Would the profit difference between NaaS and retail OTT-type services be enough to make the difference between profitable operators and operators scraping by? It’s impossible to answer that with any confidence at this point because we don’t know how much of the retail service could be subducted into NaaS features. We also don’t know the cost of deploying NaaS, in no small part because there are multiple ways of approaching it.
NaaS is really built around what some (including the ONF) have called “programmable networks”. If a network’s service features can be composed, then services can be based on this composition process rather than extracted from a common set of device behaviors, as they are now. To make NaaS truly valuable, though, there has to be a way of absorbing new features into the network, features that today lie outside traditional connectivity features but which are mandatory for the network connectivity process to work. Things like DNS/DHCP, CDN redirection, and the control-to-user-plane interfaces of 4G and 5G fit into this.
So could the AR and contextual services I mentioned above. As I’ve said in past blogs, it’s totally unrealistic to assume that somebody is going to deploy a bunch of IoT sensors that could be exploited by anyone. They would want to deploy services based on their own IoT sensors, and thus earn a respectable return on investment. To do that, there would have to be a way of building those services, and the thing you built them on would have to be deployed. That’s why the early applications like NFV or 5G are important to carrier cloud; they put the infrastructure into place to host additional “service middleware” features.
NaaS is important in part because it frames a plausible if not compelling revenue model that’s based on direct evolution from operator connection services of the past and present. The other reason it’s important is because “network” in any form is, to the network consumer, whatever isn’t on my desk, in my hand, or on my wall in my TV mount. Whatever services we get remotely can be considered network services, and so the operator could offer them without a culture-wrenching shift.
It’s also a way to transform to a wholesale model, if that’s the goal. Operators’ resistance to higher-level services seems to be related as much to discomfort with the retail sales-marketing model for those services as to the creation of the services themselves.
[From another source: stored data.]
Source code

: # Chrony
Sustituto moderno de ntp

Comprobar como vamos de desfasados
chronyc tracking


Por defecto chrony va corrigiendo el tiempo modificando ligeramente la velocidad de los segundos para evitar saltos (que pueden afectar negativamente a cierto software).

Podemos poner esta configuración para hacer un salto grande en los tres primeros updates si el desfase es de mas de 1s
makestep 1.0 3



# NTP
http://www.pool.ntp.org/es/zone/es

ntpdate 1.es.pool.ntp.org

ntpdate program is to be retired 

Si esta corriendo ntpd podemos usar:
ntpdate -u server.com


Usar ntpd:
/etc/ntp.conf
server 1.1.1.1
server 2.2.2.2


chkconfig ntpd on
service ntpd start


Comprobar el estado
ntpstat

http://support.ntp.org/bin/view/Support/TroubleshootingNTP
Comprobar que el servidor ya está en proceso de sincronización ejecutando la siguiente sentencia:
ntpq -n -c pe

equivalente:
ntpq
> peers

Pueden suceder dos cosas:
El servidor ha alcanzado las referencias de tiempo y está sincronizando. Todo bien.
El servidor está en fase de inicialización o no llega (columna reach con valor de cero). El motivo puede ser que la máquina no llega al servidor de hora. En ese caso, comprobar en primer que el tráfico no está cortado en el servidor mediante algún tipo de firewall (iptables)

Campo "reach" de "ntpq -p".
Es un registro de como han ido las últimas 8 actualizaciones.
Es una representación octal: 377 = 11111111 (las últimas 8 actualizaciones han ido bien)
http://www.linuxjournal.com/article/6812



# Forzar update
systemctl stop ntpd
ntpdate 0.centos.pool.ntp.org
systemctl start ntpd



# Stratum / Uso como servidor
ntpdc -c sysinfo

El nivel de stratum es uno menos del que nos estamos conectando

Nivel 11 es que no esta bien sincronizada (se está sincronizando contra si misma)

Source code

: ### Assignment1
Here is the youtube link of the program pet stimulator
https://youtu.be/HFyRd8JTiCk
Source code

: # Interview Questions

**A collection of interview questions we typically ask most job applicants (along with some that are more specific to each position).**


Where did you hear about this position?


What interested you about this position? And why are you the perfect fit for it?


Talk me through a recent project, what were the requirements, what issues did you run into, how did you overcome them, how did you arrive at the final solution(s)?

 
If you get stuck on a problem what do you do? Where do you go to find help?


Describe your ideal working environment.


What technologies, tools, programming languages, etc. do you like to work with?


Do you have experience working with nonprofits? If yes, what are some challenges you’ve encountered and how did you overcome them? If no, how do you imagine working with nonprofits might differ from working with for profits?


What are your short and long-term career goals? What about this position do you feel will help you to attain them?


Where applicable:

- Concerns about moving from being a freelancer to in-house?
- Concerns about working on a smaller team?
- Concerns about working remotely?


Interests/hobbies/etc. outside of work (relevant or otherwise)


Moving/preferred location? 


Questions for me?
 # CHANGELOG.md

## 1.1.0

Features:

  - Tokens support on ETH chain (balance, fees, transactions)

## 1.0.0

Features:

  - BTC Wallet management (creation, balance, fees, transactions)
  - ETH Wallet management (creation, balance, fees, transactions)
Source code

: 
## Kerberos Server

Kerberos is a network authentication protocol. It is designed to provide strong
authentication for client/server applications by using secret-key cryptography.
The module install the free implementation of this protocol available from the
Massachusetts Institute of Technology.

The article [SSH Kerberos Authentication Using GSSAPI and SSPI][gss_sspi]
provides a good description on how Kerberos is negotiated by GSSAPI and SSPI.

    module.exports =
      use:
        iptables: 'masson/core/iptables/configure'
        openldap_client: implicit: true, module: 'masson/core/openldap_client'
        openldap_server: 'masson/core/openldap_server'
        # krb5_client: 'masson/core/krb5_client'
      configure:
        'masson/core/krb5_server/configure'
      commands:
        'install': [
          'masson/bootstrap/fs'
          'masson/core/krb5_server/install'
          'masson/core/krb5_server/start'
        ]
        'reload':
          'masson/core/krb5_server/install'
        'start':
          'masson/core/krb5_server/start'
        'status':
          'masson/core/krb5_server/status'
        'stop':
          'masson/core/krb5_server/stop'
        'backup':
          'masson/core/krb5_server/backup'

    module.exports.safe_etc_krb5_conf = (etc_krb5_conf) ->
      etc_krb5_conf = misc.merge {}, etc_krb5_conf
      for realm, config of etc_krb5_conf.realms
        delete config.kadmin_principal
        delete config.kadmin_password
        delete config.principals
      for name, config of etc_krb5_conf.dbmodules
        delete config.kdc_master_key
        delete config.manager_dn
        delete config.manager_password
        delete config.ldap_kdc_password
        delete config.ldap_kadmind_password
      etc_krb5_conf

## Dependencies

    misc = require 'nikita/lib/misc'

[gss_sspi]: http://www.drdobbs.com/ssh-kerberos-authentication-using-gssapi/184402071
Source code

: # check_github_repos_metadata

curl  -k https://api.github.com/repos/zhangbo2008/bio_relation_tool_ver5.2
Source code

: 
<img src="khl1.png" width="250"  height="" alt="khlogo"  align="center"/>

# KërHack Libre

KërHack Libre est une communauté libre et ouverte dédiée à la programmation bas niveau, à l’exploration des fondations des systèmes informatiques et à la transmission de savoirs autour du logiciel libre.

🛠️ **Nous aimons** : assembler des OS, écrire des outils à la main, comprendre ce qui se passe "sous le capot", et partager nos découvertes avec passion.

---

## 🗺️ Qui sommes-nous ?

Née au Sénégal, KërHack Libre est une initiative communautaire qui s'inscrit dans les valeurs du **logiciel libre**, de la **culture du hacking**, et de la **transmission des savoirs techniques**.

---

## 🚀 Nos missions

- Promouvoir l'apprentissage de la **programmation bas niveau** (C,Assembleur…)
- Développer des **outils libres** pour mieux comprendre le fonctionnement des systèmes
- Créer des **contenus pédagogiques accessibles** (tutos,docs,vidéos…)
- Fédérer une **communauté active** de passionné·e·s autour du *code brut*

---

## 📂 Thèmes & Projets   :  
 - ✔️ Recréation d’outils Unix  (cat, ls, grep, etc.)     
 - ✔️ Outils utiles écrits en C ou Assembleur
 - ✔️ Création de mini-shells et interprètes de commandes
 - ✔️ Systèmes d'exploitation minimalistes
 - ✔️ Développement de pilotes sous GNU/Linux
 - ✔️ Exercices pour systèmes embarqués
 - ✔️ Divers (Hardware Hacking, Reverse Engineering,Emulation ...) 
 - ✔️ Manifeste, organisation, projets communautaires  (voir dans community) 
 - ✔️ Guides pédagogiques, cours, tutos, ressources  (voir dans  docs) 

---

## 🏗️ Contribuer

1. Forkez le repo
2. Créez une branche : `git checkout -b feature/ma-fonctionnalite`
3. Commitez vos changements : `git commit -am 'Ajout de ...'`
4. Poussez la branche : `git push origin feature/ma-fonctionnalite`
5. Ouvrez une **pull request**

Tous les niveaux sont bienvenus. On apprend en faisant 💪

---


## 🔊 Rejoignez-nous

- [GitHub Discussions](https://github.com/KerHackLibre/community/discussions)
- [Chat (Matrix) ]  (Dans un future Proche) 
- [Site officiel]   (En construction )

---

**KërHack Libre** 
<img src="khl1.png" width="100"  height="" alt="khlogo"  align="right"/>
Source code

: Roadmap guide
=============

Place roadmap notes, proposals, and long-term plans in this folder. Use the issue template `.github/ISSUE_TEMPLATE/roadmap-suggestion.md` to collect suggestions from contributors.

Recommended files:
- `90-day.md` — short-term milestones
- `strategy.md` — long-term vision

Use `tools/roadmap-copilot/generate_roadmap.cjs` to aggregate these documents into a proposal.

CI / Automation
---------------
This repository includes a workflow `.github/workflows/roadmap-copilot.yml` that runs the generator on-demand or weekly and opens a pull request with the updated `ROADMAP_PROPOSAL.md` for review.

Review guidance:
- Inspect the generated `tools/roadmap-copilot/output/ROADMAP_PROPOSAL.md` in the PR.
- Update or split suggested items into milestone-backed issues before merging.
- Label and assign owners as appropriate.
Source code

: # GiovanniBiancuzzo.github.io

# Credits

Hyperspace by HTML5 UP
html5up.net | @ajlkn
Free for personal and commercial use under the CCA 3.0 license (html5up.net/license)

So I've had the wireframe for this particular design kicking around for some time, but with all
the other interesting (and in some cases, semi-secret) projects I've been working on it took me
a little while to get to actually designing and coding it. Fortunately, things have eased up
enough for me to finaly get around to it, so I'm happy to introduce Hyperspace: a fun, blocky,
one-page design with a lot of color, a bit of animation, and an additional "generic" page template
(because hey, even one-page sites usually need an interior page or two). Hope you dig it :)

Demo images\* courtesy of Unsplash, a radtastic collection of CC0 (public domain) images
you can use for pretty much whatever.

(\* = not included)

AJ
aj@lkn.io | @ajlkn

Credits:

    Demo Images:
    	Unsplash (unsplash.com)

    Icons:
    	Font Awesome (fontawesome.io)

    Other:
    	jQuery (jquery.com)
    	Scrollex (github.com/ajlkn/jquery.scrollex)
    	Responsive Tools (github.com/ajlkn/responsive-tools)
NaaS could provide operators with the appropriate experience.
If, that is, vendors provide them with the tools and guidance. Operators in general seem to believe that they’re bombarded by two opposing forces, the network vendors who want them to stay the course and suck up the declines in profit per bit so they can keep buying gear, and the transformation players who want them to quit the connection business and compete in the OTT space. They’re not excited about either option, for obvious reasons. Is there a solution that they can adopt? If there is, then the cloud infrastructure vendors, the IBMs and Dells and HPEs and Red Hats and VMwares, will probably have to step up and make that solution clear and credible. Otherwise those hundred thousand data centers are lost.